Your goal
Where does "APERTURE" occur in the listing? Copy every line that holds it.

Exercise input
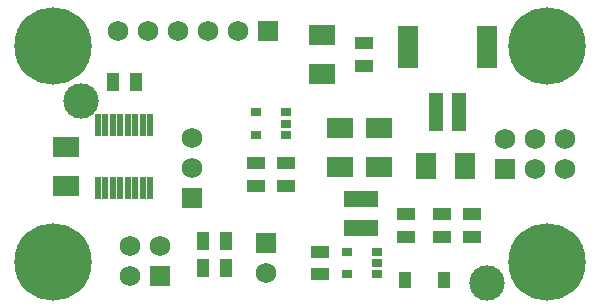
<source format=gts>
G04 (created by PCBNEW (2013-07-07 BZR 4022)-stable) date 1/4/2015 11:10:14 AM*
%MOIN*%
G04 Gerber Fmt 3.4, Leading zero omitted, Abs format*
%FSLAX34Y34*%
G01*
G70*
G90*
G04 APERTURE LIST*
%ADD10C,0.00590551*%
%ADD11R,0.063X0.043*%
%ADD12R,0.0438X0.056*%
%ADD13R,0.043X0.063*%
%ADD14C,0.11811*%
%ADD15R,0.068X0.068*%
%ADD16C,0.068*%
%ADD17R,0.038X0.028*%
%ADD18R,0.024X0.073*%
%ADD19R,0.114299X0.0552441*%
%ADD20R,0.0473701X0.12611*%
%ADD21R,0.0670551X0.141858*%
%ADD22R,0.088X0.068*%
%ADD23C,0.258*%
%ADD24R,0.068X0.088*%
G04 APERTURE END LIST*
G54D10*
G54D11*
X52500Y-30925D03*
X52500Y-31675D03*
X51500Y-30925D03*
X51500Y-31675D03*
G54D12*
X56456Y-34800D03*
X57744Y-34800D03*
G54D11*
X53622Y-34626D03*
X53622Y-33876D03*
G54D13*
X50475Y-33500D03*
X49725Y-33500D03*
G54D11*
X58700Y-33375D03*
X58700Y-32625D03*
X56500Y-33375D03*
X56500Y-32625D03*
G54D14*
X59200Y-34900D03*
X45650Y-28850D03*
G54D15*
X49370Y-32082D03*
G54D16*
X49370Y-31082D03*
X49370Y-30082D03*
G54D15*
X48295Y-34673D03*
G54D16*
X47295Y-34673D03*
X48295Y-33673D03*
X47295Y-33673D03*
G54D15*
X51900Y-26500D03*
G54D16*
X50900Y-26500D03*
X49900Y-26500D03*
X48900Y-26500D03*
X47900Y-26500D03*
X46900Y-26500D03*
G54D13*
X47475Y-28200D03*
X46725Y-28200D03*
G54D11*
X57700Y-33375D03*
X57700Y-32625D03*
G54D13*
X50475Y-34400D03*
X49725Y-34400D03*
G54D17*
X55539Y-34626D03*
X55539Y-33876D03*
X54539Y-34626D03*
X55539Y-34251D03*
X54539Y-33876D03*
G54D18*
X47211Y-29658D03*
X46961Y-29658D03*
X46711Y-29658D03*
X46461Y-29658D03*
X47961Y-31758D03*
X47961Y-29658D03*
X47711Y-29658D03*
X47461Y-29658D03*
X46211Y-31758D03*
X46461Y-31758D03*
X46711Y-31758D03*
X46961Y-31758D03*
X47211Y-31758D03*
X47461Y-31758D03*
X46211Y-29658D03*
X47711Y-31758D03*
G54D19*
X55000Y-32127D03*
X55000Y-33072D03*
G54D20*
X57480Y-29212D03*
X58267Y-29212D03*
G54D21*
X56555Y-27047D03*
X59192Y-27047D03*
G54D22*
X45157Y-30373D03*
X45157Y-31673D03*
X53700Y-27950D03*
X53700Y-26650D03*
G54D23*
X44724Y-27007D03*
X44724Y-34212D03*
X61181Y-34212D03*
X61181Y-27007D03*
G54D15*
X51811Y-33594D03*
G54D16*
X51811Y-34594D03*
G54D11*
X55100Y-27675D03*
X55100Y-26925D03*
G54D17*
X52500Y-29975D03*
X52500Y-29225D03*
X51500Y-29975D03*
X52500Y-29600D03*
X51500Y-29225D03*
G54D22*
X54300Y-31050D03*
X54300Y-29750D03*
G54D24*
X58450Y-31000D03*
X57150Y-31000D03*
G54D22*
X55600Y-31050D03*
X55600Y-29750D03*
G54D15*
X59800Y-31100D03*
G54D16*
X59800Y-30100D03*
X60800Y-31100D03*
X60800Y-30100D03*
X61800Y-31100D03*
X61800Y-30100D03*
M02*

</source>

Answer to this task
G04 APERTURE LIST*
G04 APERTURE END LIST*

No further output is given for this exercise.